一般ポスター(多領域専門職部門) 2 (II-TRP2)
家族支援・ケア実践

2017年7月8日(土) 18:15 〜 18:40 ポスターエリア (1F 展示イベントホール)

座長:森貞 敦子(倉敷中央病院 小児病棟)

18:15 〜 18:40

[II-TRP2-01] 患者、家族のニーズにあった情報提供を目指す

大石 志津 (静岡県立こども病院)

キーワード:家族支援, コミュニケーションツール, 情報提供

[背景]循環器集中治療室では入院中の過ごし方や退院後の生活について、症状に合わせたパンフレットを用いて説明しているが、急性期の家族は精神的な余裕が無いため、看護師が提供する情報を受け止められず情報が伝わりにくい。入院中や退院後の生活をイメージしやすくする方法の一つとして、病棟内にある掲示板を使用し、情報を提供することを考えた。[目的]掲示板を活用し、患者、家族のニーズにあった情報を提供する[方法]病棟スタッフ間で、どのような情報を提供するかを決定し、多職種の協力を得て写真や紹介文を掲示。退院指導の一つであるBLSの様子や、状態が安定後転棟する病棟の紹介、他部門の活動内容などを提示。掲示が2回更新された後、患者、家族へ質問紙調査の実施。本研究は倫理委員会の承認を得ている。[結果]研究対象者8組中8組より回答を得る。掲示の内容は、87%が参考になったと答え、掲示は続けたほうが良いという回答であった。家族の反応として、BLSのイメージができた、転棟する予定の病棟の雰囲気が伝わったという感想が聞かれた。また、今後掲示して欲しい内容では、病院のインフォメーション、各部門の紹介や活動内容、病棟のお知らせ、というニーズが得られた。[考察]家族が精神的な余裕を持てた時に、病棟内の掲示板から視覚的情報が得られ、入院中や退院後の生活を考えるきっかけになり、掲示板を有効活用できたと考える。
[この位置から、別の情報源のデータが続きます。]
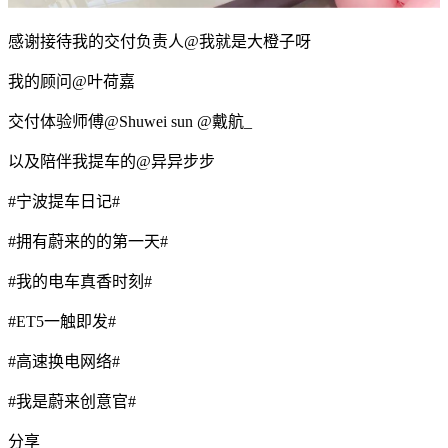
感谢接待我的交付负责人@我就是大橙子呀
我的顾问@叶荷嘉
交付体验师傅@Shuwei sun @戴航_
以及陪伴我提车的@异异步步
#宁波提车日记#
#拥有蔚来的的第一天#
#我的电车真香时刻#
#ET5一触即发#
#高速换电网络#
#我是蔚来创意官#
分享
また多職種と掲示物内容を検討したことで、患者、家族に必要な情報の提供ができたと思われる。さらに、家族は、発信した情報から入院中や退院後の生活がイメージしやすくなり、具体的な質問や不安の表出ができるようになったと考える。掲示板の情報提供方法を見直したことで、家族への情報が伝えやすくなり、有効なコミュニケーションツールの一つになったと考える。[結論]効果的な情報発信は、看護の役割であり、掲示板は容易に活用できるツールのひとつである。